The company is now pulling one lot of Itraconazole 50 Meek, which comprises 929 boxes of 100 tablets each. The tainted doses were made in June and July and shipped out to hospitals between September and December. Kobayashi is also recalling lots of 100-mg and 200-mg tablets, though these two dosage strengths appear to have been spared in the mix-up, Mainichi wrote. 

Itraconazole 50 was prescribed to 364 patients at hospitals in Tokyo and 30 other Japanese prefectures before the mistake was caught. As of Dec. 11, the company had received up to 134 patient side effect reports, plus reports of at least 15 traffic accidents linked to accidental consumption of the rilmazafone-tainted tablets, Asahi Shimbun said. 

To prevent these sorts of mistakes, Kobayashi said it keeps its drug ingredients in clearly differentiated containers. Components for its athlete’s foot med go in a pulp-based, drum can-shaped container a little less than 3 feet tall, while its sleep med is stored in a flat box that clearly bears the drug’s name. The company also requires two employees to work as a team when drug ingredients are removed and mixed.

Thing is, it didn’t always work out this way. There was a period when a single staffer performed that task, Kobayashi Kako admitted to Asahi Shimbun. It suspects the mix-up may have happened then. 

“We made a grave error and are acutely aware of the gravity of our responsibility,” Hiroyuki Kobayashi, president of Kobayashi Kako, told reporters. 

The company is consulting with third-party experts to get to the bottom of the mishap and work out new procedures to ensure it doesn’t happen again.

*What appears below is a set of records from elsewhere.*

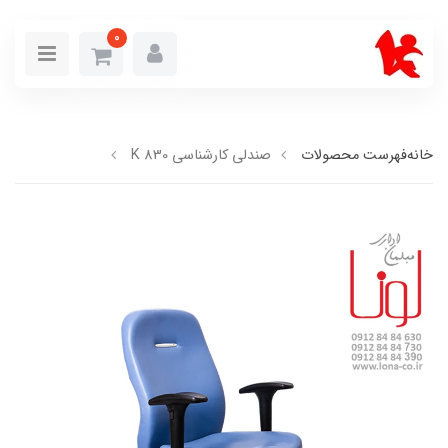
0
خانه
فهرست محصولات
صندلی کارشناسی K 830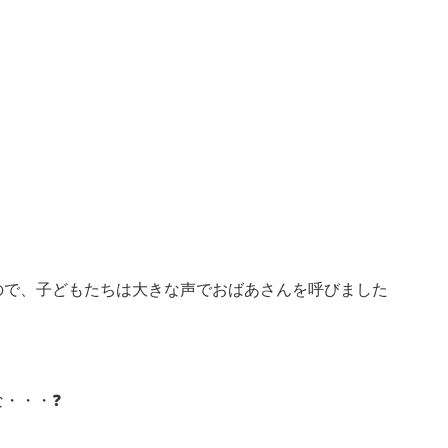
ので、子どもたちは大きな声でおばあさんを呼びました
・・・❓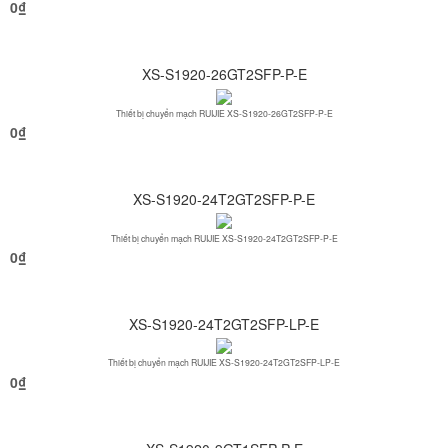
0
₫
XS-S1920-26GT2SFP-P-E
Thiết bị chuyển mạch RUIJIE XS-S1920-26GT2SFP-P-E
0
₫
XS-S1920-24T2GT2SFP-P-E
Thiết bị chuyển mạch RUIJIE XS-S1920-24T2GT2SFP-P-E
0
₫
XS-S1920-24T2GT2SFP-LP-E
Thiết bị chuyển mạch RUIJIE XS-S1920-24T2GT2SFP-LP-E
0
₫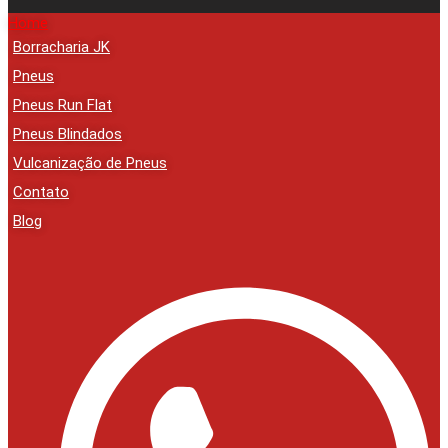
Home
Borracharia JK
Pneus
Pneus Run Flat
Pneus Blindados
Vulcanização de Pneus
Contato
Blog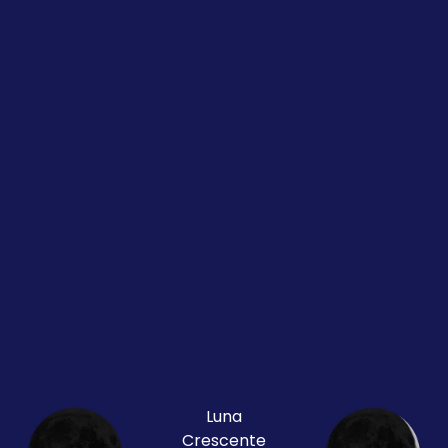
Luna
Crescente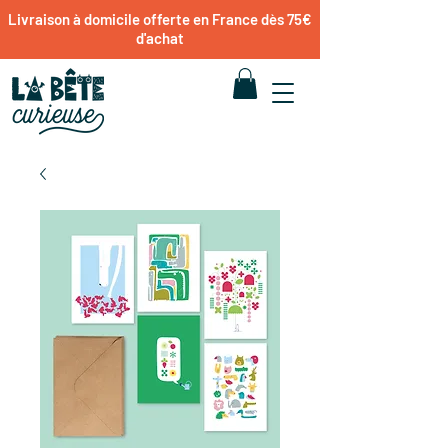
Livraison à domicile offerte en France dès 75€
d'achat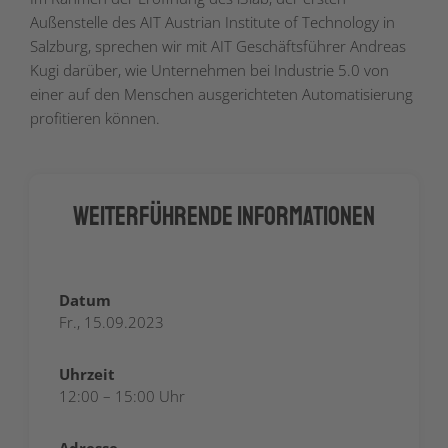
Außenstelle des AIT Austrian Institute of Technology in
Salzburg, sprechen wir mit AIT Geschäftsführer Andreas
Kugi darüber, wie Unternehmen bei Industrie 5.0 von
einer auf den Menschen ausgerichteten Automatisierung
profitieren können.
Weiterführende Informationen
Datum
Fr., 15.09.2023
Uhrzeit
12:00 – 15:00 Uhr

Inspectors from Fukui Prefecture, who visited the company Dec. 9, have since determined the drugmaker had committed the error in violation of Japanese health ministry procedures.  And as Kobayashi Kako pursues its own investigation, Fukui Prefecture is weighing whether to inspect the site again to see whether the company violated Japan’s pharmaceuticals and medical devices act, Mainichi said. 

Drug recalls and manufacturing mix-ups, while never pleasant, aren’t often fatal. Teva in 2013 was ordered by France’s drug regulator to pull thousands of blister packs of its diuretic furosemide when its sleep aid Zopiclone was placed into packages instead—an error tied to a number of deaths.